With the wide usage of red pepper and other various kinds of vegetables in the food life, kimchi-processing method was developed and new ones were invented.

As red pepper began to be grown during the late 16th century-early 17th century, various kinds of kimchi came into being and pickled shrimps were used for kimchi. The red pepper adds a peculiar flavour and fresh red color to kimchi, removes the fishy smell from pickles and restrains the acidifying of oiliness. That’s why, today, it is generally used for almost all kinds of kimchi and the pickled fishes are added to some kinds of kimchi as an auxiliary nutritive ingredient.

The use of pickled fishes considerably enriched the nutriment of kimchi


and allowed it to hold a special place in zymosis foodstuffs.

With the extensive cultivation of celery cabbage, it was used as a main ingredient for various kinds of kimchi together with radish.
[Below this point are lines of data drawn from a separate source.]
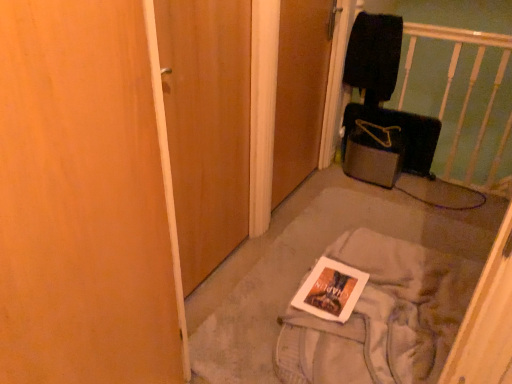
The width and height of the screenshot is (512, 384). Find the location of `free space to the back side of white paper at center`. free space to the back side of white paper at center is located at coordinates (357, 228).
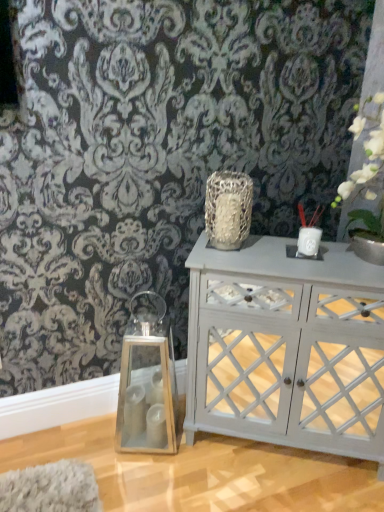
I want to click on vacant space underneath clear glass lantern at left, the third candle holder from the top (from a real-world perspective), so [x=144, y=449].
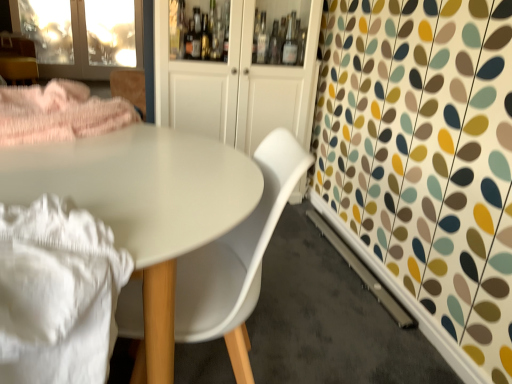
Question: Is white glossy cabinet at center situated inside matte pink fabric at upper left or outside?

Choices:
 (A) outside
 (B) inside

Answer: (A)

Question: Based on their sizes in the image, would you say white glossy cabinet at center is bigger or smaller than matte pink fabric at upper left?

Choices:
 (A) small
 (B) big

Answer: (B)

Question: Considering the real-world distances, which object is closest to the white glossy cabinet at center?

Choices:
 (A) white cotton blanket at lower left
 (B) transparent glass screen door at upper left
 (C) matte pink fabric at upper left
 (D) white matte chair at center
 (E) matte white table at center

Answer: (E)

Question: Estimate the real-world distances between objects in this image. Which object is farther from the white matte chair at center?

Choices:
 (A) white cotton blanket at lower left
 (B) transparent glass screen door at upper left
 (C) matte white table at center
 (D) matte pink fabric at upper left
 (E) white glossy cabinet at center

Answer: (B)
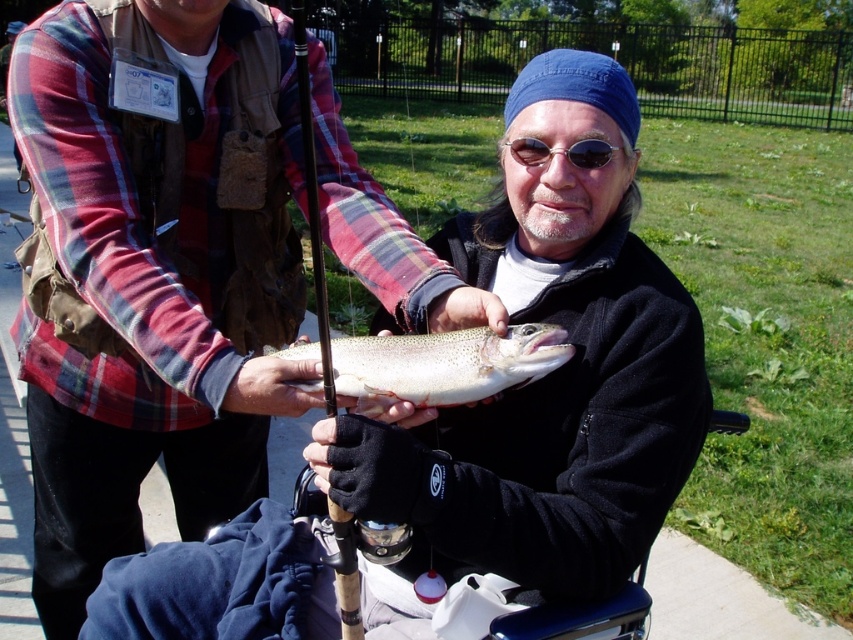
Question: Which is nearer to the sunglasses at center?

Choices:
 (A) shiny silver fish at center
 (B) shiny silver spoon at upper center

Answer: (A)

Question: Does shiny silver spoon at upper center appear under sunglasses at center?

Choices:
 (A) no
 (B) yes

Answer: (B)

Question: Is the position of shiny silver spoon at upper center more distant than that of wooden fishing pole at center?

Choices:
 (A) yes
 (B) no

Answer: (A)

Question: Among these points, which one is farthest from the camera?

Choices:
 (A) (416, 349)
 (B) (67, 13)

Answer: (B)

Question: Can you confirm if wooden fishing pole at center is positioned below sunglasses at center?

Choices:
 (A) yes
 (B) no

Answer: (B)

Question: Which object is the farthest from the wooden fishing pole at center?

Choices:
 (A) sunglasses at center
 (B) shiny silver fish at center

Answer: (A)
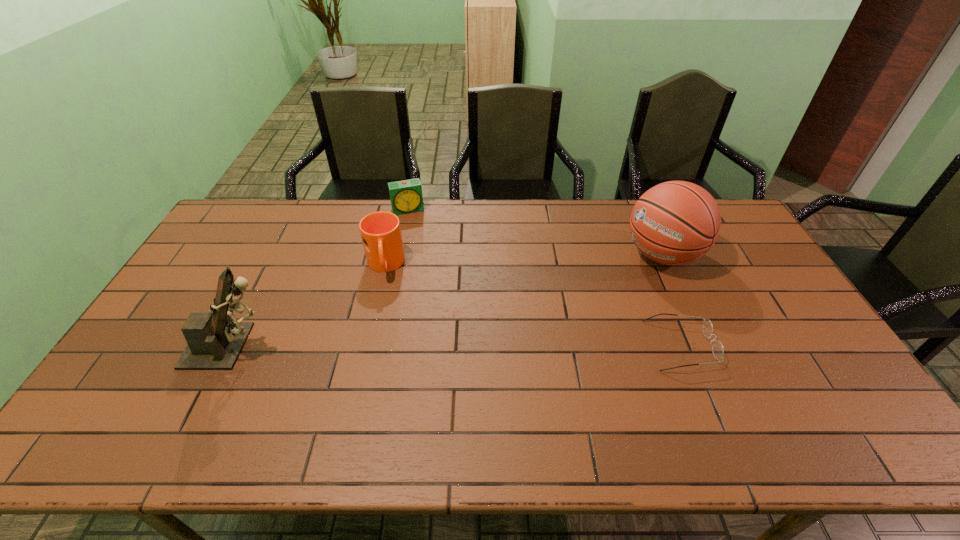
At what (x,y) coordinates should I click in order to perform the action: click on free spot between the second shortest object and the spectacles. Please return your answer as a coordinate pair (x, y). The height and width of the screenshot is (540, 960). Looking at the image, I should click on (544, 278).

At what (x,y) coordinates should I click in order to perform the action: click on empty location between the mug and the leftmost object. Please return your answer as a coordinate pair (x, y). Looking at the image, I should click on (309, 306).

Where is `free area in between the basketball and the figurine`? free area in between the basketball and the figurine is located at coordinates 448,300.

This screenshot has height=540, width=960. I want to click on blank region between the basketball and the mug, so click(x=523, y=260).

The width and height of the screenshot is (960, 540). Identify the location of unoccupied position between the third shortest object and the basketball. (523, 260).

The image size is (960, 540). Identify the location of free space between the figurine and the second shortest object. (321, 278).

Identify which object is the second closest to the second shortest object. Please provide its 2D coordinates. Your answer should be formatted as a tuple, i.e. [(x, y)], where the tuple contains the x and y coordinates of a point satisfying the conditions above.

[(215, 342)]

Locate which object is the fourth closest to the third shortest object. Please provide its 2D coordinates. Your answer should be formatted as a tuple, i.e. [(x, y)], where the tuple contains the x and y coordinates of a point satisfying the conditions above.

[(717, 347)]

Where is `free region that satisfies the following two spatial constraints: 1. on the front side of the mug; 2. through the lenses of the shortest object`? The width and height of the screenshot is (960, 540). free region that satisfies the following two spatial constraints: 1. on the front side of the mug; 2. through the lenses of the shortest object is located at coordinates (367, 345).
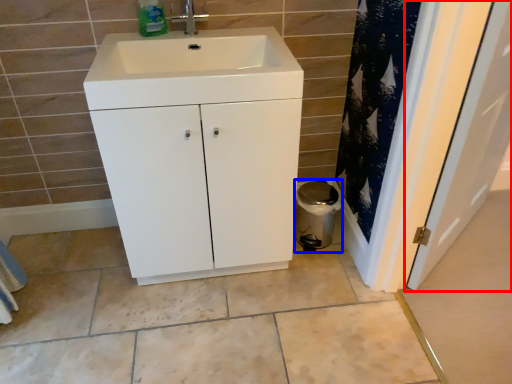
Question: Which object appears closest to the camera in this image, door (highlighted by a red box) or appliance (highlighted by a blue box)?

Choices:
 (A) door
 (B) appliance

Answer: (A)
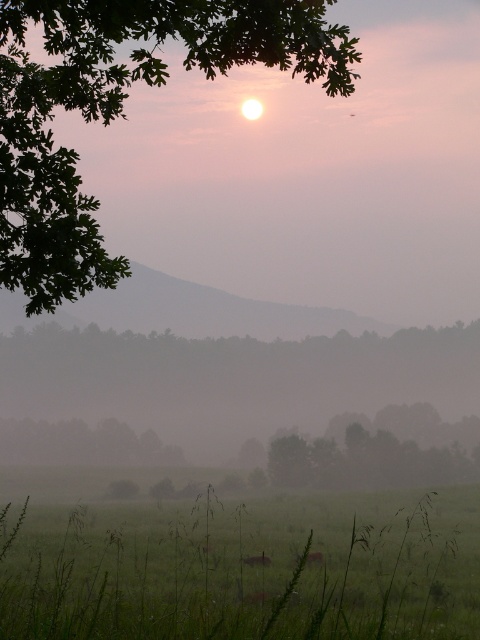
From the picture: You are standing in the rural landscape and want to walk towards the point marked at coordinates (302, 534). How far will you have to walk to reach that point?

The point at coordinates (302, 534) is 54.31 meters away from the viewer, so you will have to walk 54.31 meters to reach it.

You are standing in the rural landscape and want to take a photo of the brown furry rabbit at center without the green leafy tree at upper left blocking the view. Can you do this by moving closer to the rabbit?

The green leafy tree at upper left is much taller than the brown furry rabbit at center, so moving closer to the rabbit might still leave the tree visible in the background unless you position yourself in a way that the tree is out of the camera frame. However, since the tree is taller, it might still block the view depending on the angle and distance.

You are standing at the center of the field in the image. Which direction should you walk to reach the green leafy tree at upper left marked by point (x=120, y=109)?

The green leafy tree at upper left marked by point (x=120, y=109) is located at the upper left of the image, so you should walk towards the upper left direction to reach it.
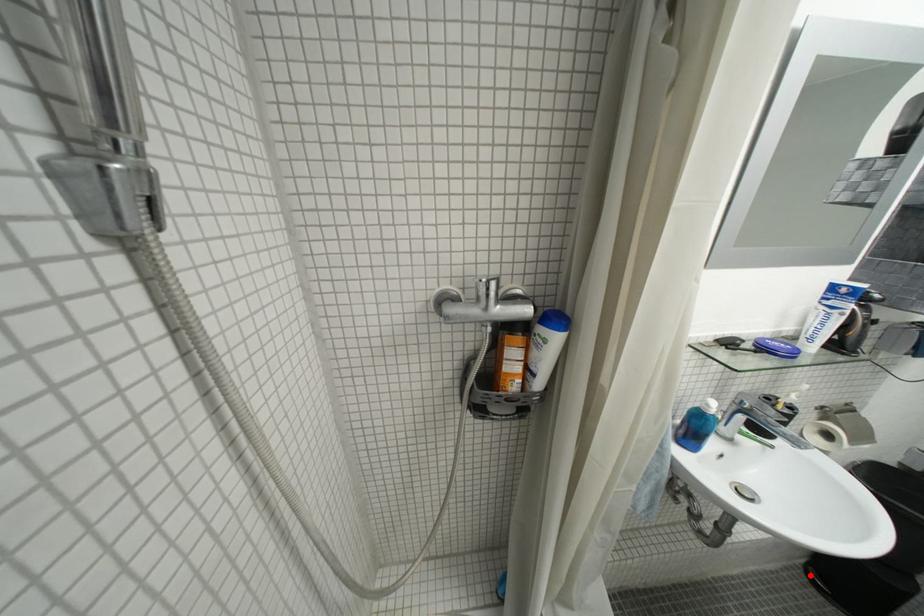
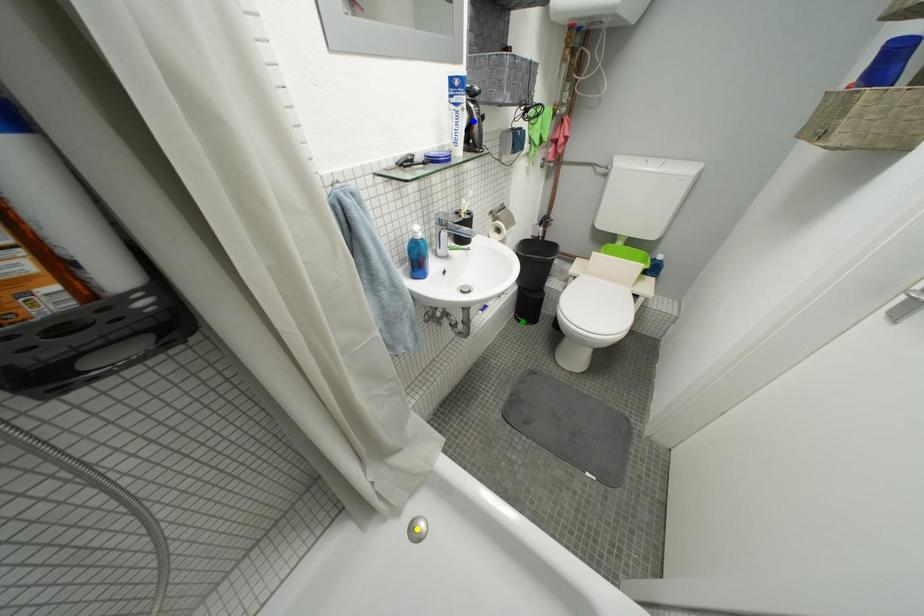
Question: I am providing you with two images of the same scene from different viewpoints. A red point is marked on the first image. You are given multiple points on the second image. Which mark in image 2 goes with the point in image 1?

Choices:
 (A) green point
 (B) yellow point
 (C) blue point

Answer: (A)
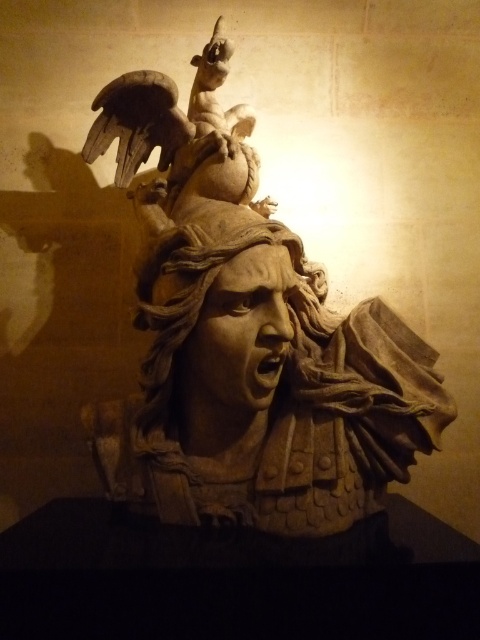
You are an art conservator examining the sculpture. You need to determine if a 2m tall protective cover will fit over the stone sculpture at center and the carved stone head at center. Based on their sizes, will the cover accommodate both?

The stone sculpture at center is much taller than the carved stone head at center. Since the cover is 2m tall, it depends on the actual height of the sculpture. If the sculpture is under 2m, then yes, but if it exceeds 2m, it won

You are an art conservator standing at the entrance of the gallery. You need to place a protective barrier around the stone sculpture at center. What are the coordinates where you should position the barrier?

The stone sculpture at center is located at coordinates point (245, 339), so the protective barrier should be positioned around those coordinates to ensure proper coverage.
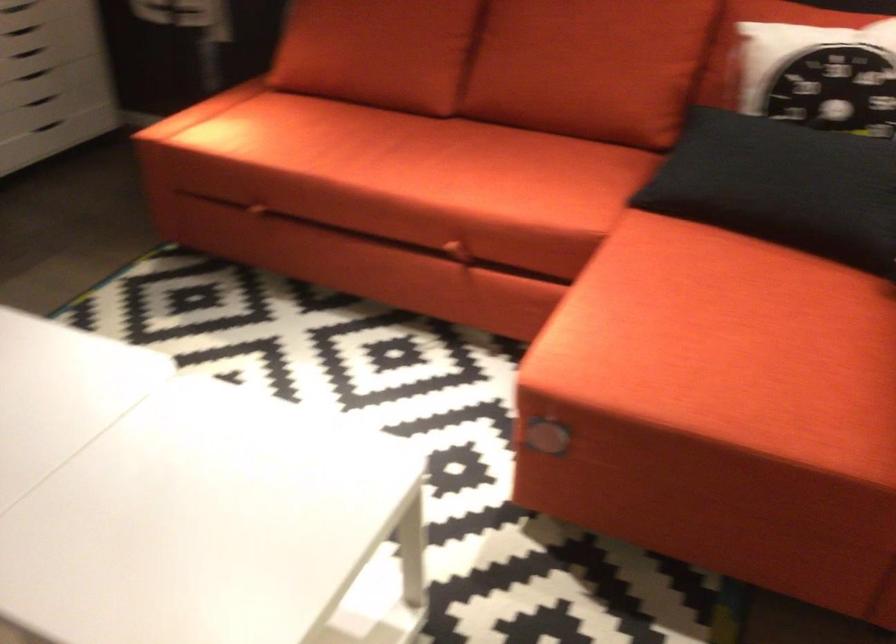
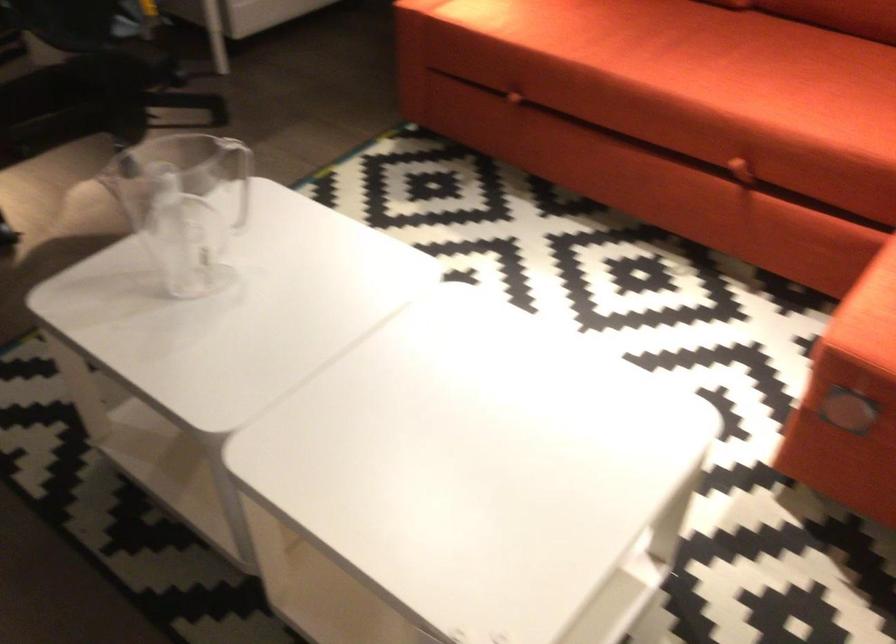
Find the pixel in the second image that matches [407,182] in the first image.

(688, 80)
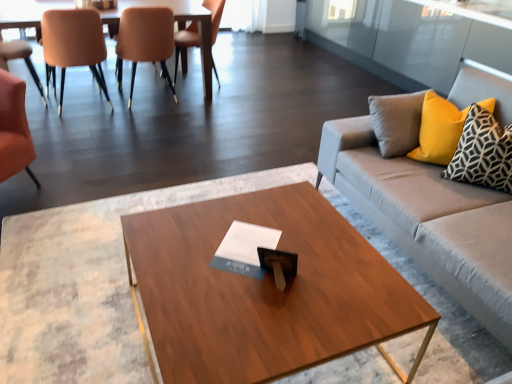
Where is `free space to the right of wooden table at upper left`? free space to the right of wooden table at upper left is located at coordinates (240, 109).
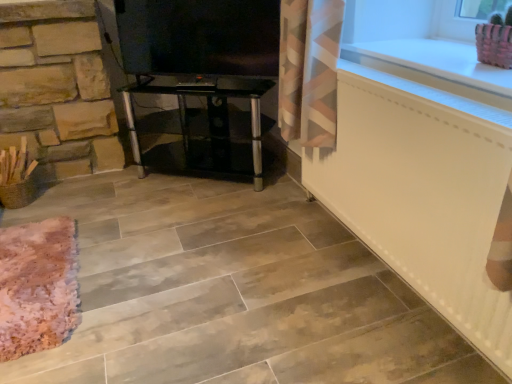
This screenshot has width=512, height=384. I want to click on pink fabric basket at upper right, so click(463, 17).

The width and height of the screenshot is (512, 384). Describe the element at coordinates (434, 65) in the screenshot. I see `white glossy counter top at upper right` at that location.

This screenshot has width=512, height=384. Describe the element at coordinates (196, 95) in the screenshot. I see `black glass tv stand at center` at that location.

The height and width of the screenshot is (384, 512). In order to click on pink fabric basket at upper right in this screenshot , I will do `click(463, 17)`.

Is pink fabric basket at upper right oriented away from white matte radiator at lower right?

No, pink fabric basket at upper right's orientation is not away from white matte radiator at lower right.

From the image's perspective, which one is positioned higher, pink fabric basket at upper right or white matte radiator at lower right?

pink fabric basket at upper right, from the image's perspective.

Can you confirm if pink fabric basket at upper right is smaller than white matte radiator at lower right?

Yes, pink fabric basket at upper right is smaller than white matte radiator at lower right.

Is pink fabric basket at upper right not near white glossy counter top at upper right?

No, there isn't a large distance between pink fabric basket at upper right and white glossy counter top at upper right.

From the image's perspective, is pink fabric basket at upper right above white glossy counter top at upper right?

Yes.

From a real-world perspective, is pink fabric basket at upper right over white glossy counter top at upper right?

Yes, from a real-world perspective, pink fabric basket at upper right is on top of white glossy counter top at upper right.

Considering the positions of objects white glossy counter top at upper right and black glass tv stand at center in the image provided, who is more to the right, white glossy counter top at upper right or black glass tv stand at center?

white glossy counter top at upper right is more to the right.

Between white glossy counter top at upper right and black glass tv stand at center, which one has more height?

black glass tv stand at center.

From the image's perspective, between white glossy counter top at upper right and black glass tv stand at center, which one is located above?

white glossy counter top at upper right, from the image's perspective.

Are white glossy counter top at upper right and pink fabric basket at upper right making contact?

They are not placed beside each other.

Identify the location of counter top below the pink fabric basket at upper right (from the image's perspective). This screenshot has height=384, width=512. (434, 65).

From a real-world perspective, which object stands above the other?

From a 3D spatial view, pink fabric basket at upper right is above.

From the image's perspective, which is below, white glossy counter top at upper right or pink fabric basket at upper right?

white glossy counter top at upper right.

Is black glass tv stand at center at the back of pink fabric basket at upper right?

No, pink fabric basket at upper right is not facing the opposite direction of black glass tv stand at center.

From the image's perspective, does pink fabric basket at upper right appear lower than black glass tv stand at center?

Actually, pink fabric basket at upper right appears above black glass tv stand at center in the image.

Is pink fabric basket at upper right not close to black glass tv stand at center?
The period of Ri Dynasty witnessed varied kimchi. The Forestry Economy, Library for Women, Reference for Women and Cuisines, the contemporary documents, introduced scores of kinds of kimchi.

Particularly, kimchi for the winter (from November to March next year) was made at one go, so it was called half-year provisions. Kimchi-making for the winter was an annual event of a special interest.

With the passage of years, kimchi became varied and improved in quality, assuming specific features by seasons and localities.

Being high-nutritious, in plenty of ingredients and easy in making, kimchi has become a popular dish, indispensable for every meal, and traditional dish, precious for each member of the Korean nation.